NASA SBIR 2002 Solicitation

SMALL BUSINESS CONCERN: (Firm Name, Mail Address, City/State/ZIP, Phone)
Radiation Monitoring Devices, Inc.
44 Hunt Street
Watertown , MA   02472 - 4699
(617 ) 926 - 1167

PRINCIPAL INVESTIGATOR/PROJECT MANAGER: (Name, E-mail, Mail Address, City/State/ZIP, Phone)
James F. Christian, Ph.D.
jchristian@rmdinc.com
44 Hunt Street
Watertown , MA   02472 - 4699
(617 ) 926 - 1167

TECHNICAL ABSTRACT (LIMIT 200 WORDS)
CCDs (Charge-Coupled Devices), and more recently, CMOS (complementary-symmetry metal-oxide-semiconductor) APS (Active Pixel Sensor) cameras have revolutionized imaging instrumentation and the many fields that utilize these instruments. Both these technologies rely on integrating, the analog photo-current generated in each pixel, which limits their sensitivity and bandwidth. Counting individual optical photons with an avalanche photodiode operated above its breakdown voltage provides the greatest sensitivity, and represents true digital imaging that facilitates pixel-level signal processing. In essence, the Geiger APD pixel directly converts an incident photon flux into a digital count rate, which eliminates the readout noise associated with analog detection, providing a unique CMOS architecture for analog-to-digital conversion.
This program develops a fully integrated, digital camera chip, which is an application specific integrated circuit (ASIC) that counts individual optical photons using avalanche photodiodes operated above breakdown, in Geiger mode. This all-digital, CMOS imaging technology fulfills the demanding requirements for providing high-resolution images at ~GHz speeds characteristic of CMOS devices. In Phase I, we successfully completed all the Phase I goals by designing, fabricating, and characterizing the Geiger APD pixel elements of the APS camera ASIC. In Phase II, we will design, fabricate and characterize prototypes of the complete APS camera ASIC.

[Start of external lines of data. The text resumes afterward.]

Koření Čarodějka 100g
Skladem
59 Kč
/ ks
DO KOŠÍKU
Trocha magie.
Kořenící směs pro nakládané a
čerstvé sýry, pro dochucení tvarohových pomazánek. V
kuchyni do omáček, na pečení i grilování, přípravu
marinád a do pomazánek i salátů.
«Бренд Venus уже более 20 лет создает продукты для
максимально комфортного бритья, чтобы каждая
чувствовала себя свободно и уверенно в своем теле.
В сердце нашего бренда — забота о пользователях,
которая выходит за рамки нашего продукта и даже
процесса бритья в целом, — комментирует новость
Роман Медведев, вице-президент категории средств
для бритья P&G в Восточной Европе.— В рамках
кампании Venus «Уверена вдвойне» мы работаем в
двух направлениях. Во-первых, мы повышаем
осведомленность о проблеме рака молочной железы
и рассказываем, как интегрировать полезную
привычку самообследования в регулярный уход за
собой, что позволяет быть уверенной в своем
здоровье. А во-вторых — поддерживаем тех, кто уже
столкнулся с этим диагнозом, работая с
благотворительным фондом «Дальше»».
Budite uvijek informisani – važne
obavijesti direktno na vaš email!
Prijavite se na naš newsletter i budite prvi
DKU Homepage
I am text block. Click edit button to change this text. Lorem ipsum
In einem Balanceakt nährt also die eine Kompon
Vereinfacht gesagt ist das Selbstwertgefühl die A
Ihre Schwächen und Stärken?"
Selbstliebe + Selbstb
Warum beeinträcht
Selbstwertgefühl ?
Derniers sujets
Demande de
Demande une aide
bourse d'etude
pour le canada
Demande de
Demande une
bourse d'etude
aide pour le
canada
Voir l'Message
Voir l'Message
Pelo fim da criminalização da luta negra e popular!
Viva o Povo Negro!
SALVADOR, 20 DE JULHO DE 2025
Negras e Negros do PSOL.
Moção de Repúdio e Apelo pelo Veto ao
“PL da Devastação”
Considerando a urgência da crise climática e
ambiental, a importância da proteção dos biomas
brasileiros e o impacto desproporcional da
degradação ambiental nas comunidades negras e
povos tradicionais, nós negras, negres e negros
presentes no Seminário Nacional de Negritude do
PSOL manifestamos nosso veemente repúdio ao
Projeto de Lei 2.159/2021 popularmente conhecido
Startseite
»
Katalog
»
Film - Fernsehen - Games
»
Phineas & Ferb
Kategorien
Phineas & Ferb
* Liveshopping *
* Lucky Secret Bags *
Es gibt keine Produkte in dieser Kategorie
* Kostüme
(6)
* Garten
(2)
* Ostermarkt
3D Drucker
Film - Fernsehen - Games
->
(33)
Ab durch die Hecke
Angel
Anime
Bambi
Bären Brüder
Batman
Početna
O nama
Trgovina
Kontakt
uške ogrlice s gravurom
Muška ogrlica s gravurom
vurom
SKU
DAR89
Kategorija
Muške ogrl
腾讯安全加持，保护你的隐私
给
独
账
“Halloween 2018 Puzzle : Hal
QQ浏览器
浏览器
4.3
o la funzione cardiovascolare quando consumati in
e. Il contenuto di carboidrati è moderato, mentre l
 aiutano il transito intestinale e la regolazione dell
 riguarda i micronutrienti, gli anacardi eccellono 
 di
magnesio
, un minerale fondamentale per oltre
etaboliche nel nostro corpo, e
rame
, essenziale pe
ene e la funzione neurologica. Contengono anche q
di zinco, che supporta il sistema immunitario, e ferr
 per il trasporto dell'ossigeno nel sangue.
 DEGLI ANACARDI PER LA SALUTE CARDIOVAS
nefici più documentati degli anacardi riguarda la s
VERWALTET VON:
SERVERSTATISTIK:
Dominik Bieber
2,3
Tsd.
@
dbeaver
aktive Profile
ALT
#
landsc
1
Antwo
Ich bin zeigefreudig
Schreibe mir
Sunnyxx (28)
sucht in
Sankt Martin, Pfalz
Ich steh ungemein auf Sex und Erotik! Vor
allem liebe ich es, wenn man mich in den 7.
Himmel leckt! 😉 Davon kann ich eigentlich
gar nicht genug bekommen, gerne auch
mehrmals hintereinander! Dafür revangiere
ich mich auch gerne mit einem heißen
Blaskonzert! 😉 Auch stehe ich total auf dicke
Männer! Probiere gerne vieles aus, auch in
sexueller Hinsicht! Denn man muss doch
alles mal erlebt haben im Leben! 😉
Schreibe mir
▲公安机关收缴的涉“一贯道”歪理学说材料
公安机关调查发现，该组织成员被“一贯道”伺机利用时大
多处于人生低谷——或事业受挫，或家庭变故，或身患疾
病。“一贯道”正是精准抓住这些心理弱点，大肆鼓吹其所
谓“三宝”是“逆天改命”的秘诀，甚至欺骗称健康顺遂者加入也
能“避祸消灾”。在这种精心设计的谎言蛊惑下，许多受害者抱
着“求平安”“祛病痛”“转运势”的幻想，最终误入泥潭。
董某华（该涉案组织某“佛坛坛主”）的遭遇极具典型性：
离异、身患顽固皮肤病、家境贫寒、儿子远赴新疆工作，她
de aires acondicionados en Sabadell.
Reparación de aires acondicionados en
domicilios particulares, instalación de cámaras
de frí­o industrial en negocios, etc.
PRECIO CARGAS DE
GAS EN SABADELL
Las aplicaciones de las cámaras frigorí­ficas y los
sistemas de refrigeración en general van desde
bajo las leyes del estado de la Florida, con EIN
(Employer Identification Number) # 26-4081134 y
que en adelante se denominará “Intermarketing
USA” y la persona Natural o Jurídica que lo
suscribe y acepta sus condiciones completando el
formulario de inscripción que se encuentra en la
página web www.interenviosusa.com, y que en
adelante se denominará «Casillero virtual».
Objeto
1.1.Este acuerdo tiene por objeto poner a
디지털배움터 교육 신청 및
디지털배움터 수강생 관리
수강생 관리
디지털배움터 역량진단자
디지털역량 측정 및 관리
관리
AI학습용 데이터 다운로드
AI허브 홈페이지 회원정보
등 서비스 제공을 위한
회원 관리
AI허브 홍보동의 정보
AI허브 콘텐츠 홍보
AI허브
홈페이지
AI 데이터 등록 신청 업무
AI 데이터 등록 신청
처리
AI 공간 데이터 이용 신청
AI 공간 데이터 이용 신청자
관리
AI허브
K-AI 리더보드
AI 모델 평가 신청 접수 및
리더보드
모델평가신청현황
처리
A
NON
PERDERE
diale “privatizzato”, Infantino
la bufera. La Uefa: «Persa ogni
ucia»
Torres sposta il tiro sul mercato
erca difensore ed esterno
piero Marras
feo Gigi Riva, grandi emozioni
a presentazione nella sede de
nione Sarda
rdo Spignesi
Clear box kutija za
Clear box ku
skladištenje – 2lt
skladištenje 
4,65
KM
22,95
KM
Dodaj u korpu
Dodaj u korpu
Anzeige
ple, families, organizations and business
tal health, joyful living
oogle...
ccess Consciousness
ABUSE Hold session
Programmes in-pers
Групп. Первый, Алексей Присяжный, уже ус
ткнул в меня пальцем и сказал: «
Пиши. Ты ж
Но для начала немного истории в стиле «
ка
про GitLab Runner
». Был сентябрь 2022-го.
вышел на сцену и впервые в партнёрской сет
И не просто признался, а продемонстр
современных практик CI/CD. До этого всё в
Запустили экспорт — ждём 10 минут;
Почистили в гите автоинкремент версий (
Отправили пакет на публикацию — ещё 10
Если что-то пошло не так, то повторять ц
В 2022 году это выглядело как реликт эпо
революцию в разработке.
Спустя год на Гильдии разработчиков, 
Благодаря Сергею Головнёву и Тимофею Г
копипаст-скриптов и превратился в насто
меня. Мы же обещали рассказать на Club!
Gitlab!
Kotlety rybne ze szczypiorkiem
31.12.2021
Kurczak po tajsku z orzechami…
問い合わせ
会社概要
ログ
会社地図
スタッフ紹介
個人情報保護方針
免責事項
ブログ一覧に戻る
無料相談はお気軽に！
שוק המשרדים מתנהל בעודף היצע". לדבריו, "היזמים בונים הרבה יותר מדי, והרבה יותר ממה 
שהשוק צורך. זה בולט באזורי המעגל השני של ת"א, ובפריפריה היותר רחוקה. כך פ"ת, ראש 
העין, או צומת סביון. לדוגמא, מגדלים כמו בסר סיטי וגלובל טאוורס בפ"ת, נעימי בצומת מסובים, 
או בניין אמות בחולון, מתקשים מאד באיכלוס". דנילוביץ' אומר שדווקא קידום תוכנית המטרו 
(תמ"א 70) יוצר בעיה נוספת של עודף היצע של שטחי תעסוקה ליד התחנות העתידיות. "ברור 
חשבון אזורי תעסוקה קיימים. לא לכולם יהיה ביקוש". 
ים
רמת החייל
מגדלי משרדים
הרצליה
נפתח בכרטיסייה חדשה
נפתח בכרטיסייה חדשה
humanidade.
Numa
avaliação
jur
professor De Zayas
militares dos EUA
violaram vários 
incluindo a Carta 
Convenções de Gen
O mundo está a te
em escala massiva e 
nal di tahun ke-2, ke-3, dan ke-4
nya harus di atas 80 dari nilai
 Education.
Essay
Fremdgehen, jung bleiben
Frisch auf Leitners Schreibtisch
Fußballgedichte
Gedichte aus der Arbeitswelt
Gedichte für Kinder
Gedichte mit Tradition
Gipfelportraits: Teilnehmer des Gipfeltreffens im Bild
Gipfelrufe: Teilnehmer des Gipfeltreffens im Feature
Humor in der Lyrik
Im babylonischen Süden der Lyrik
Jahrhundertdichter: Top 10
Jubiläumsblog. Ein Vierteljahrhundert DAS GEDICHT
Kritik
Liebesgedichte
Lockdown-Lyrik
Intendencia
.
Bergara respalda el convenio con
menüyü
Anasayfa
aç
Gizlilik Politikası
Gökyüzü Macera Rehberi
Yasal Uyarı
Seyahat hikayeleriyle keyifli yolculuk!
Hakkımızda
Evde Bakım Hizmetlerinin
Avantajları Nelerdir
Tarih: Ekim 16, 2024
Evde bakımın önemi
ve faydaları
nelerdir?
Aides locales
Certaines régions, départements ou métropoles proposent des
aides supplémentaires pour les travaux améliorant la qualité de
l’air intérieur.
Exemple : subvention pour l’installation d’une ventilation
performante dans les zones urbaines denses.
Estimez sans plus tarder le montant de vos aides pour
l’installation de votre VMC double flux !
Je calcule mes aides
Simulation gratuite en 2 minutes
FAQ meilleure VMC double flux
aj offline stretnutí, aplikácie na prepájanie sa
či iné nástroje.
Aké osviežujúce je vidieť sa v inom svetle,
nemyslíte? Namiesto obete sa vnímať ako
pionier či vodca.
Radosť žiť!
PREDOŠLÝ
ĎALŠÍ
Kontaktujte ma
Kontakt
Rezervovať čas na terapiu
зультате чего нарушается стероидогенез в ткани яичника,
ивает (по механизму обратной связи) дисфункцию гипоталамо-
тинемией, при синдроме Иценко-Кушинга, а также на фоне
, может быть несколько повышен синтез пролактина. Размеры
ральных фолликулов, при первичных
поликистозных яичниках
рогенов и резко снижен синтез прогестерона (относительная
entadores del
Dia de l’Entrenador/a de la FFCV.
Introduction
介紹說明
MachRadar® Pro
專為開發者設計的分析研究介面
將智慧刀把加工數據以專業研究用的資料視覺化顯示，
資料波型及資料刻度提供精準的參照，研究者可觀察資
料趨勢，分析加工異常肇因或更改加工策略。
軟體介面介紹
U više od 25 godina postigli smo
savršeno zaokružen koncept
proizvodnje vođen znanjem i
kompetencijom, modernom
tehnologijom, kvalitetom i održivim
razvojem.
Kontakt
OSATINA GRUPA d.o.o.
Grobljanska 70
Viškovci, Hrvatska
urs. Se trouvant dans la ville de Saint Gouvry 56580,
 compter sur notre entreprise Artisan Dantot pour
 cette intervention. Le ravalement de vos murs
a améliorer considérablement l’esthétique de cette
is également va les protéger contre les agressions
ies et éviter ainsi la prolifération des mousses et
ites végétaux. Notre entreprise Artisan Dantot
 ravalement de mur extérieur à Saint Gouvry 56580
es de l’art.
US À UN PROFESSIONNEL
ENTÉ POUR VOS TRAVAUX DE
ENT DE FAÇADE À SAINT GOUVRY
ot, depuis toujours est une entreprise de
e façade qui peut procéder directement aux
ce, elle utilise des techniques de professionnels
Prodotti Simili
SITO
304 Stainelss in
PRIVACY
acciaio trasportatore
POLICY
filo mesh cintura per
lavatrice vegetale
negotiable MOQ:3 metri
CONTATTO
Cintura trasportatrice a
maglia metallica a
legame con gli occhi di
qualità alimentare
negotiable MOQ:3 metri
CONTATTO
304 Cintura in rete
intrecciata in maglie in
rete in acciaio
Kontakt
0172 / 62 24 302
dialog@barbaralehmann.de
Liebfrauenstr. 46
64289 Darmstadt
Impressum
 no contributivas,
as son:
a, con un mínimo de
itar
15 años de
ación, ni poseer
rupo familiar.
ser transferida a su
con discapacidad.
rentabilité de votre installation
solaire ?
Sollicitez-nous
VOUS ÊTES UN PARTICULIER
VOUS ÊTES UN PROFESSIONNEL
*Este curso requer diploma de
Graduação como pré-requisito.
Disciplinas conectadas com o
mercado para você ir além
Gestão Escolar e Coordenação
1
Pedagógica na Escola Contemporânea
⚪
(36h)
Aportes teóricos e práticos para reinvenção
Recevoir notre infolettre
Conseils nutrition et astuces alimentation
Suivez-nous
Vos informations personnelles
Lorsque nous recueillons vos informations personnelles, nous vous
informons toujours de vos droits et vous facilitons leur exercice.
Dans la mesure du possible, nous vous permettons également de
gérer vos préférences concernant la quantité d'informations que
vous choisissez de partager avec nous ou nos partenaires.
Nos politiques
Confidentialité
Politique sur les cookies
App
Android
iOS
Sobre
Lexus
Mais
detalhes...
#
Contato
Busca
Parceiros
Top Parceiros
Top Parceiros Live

POTENTIAL NASA COMMERCIAL APPLICATION(S) (LIMIT 150 WORDS)
The advantages of this technology applies to many imaging applications, including the following (NASA missions): Airborne, spaceborne or Unmanned Aerial Vehicle (UAV) platforms for imaging and measuring climate, meteorological parameters, aerosols, clouds, water vapor and other chemical atmospheric constituents, vegetation index, biological productivity, chlorophyll fluorescence, 2D and 3D surface terrain mapping, and ocean color. Our detector provides tracking and collision avoidance capabilities for rovers and other robotic exploration vehicles, in addition to providing ranging capabilities using LADAR and LIDAR. In spectroscopy applications, such as LIBS (Laser Induced Breakdown Spectroscopy), and satellite communications, the proposed technology represents an ideal detector technology.

POTENTIAL NON-NASA APPLICATION(S) (LIMIT 150 WORDS)
Non-NASA applications include low-light-level imaging, photography, diffuse optical tomography, nuclear imaging, x-ray imaging, (nuclear medicine). The proposed ASIC camera would find widespread use in instrumentation where compact, high-speed, hi-resolution imaging detectors are used. High-performance imaging detectors currently have a large commercial market, and as such, the proposed development holds a very high potential for commercialization.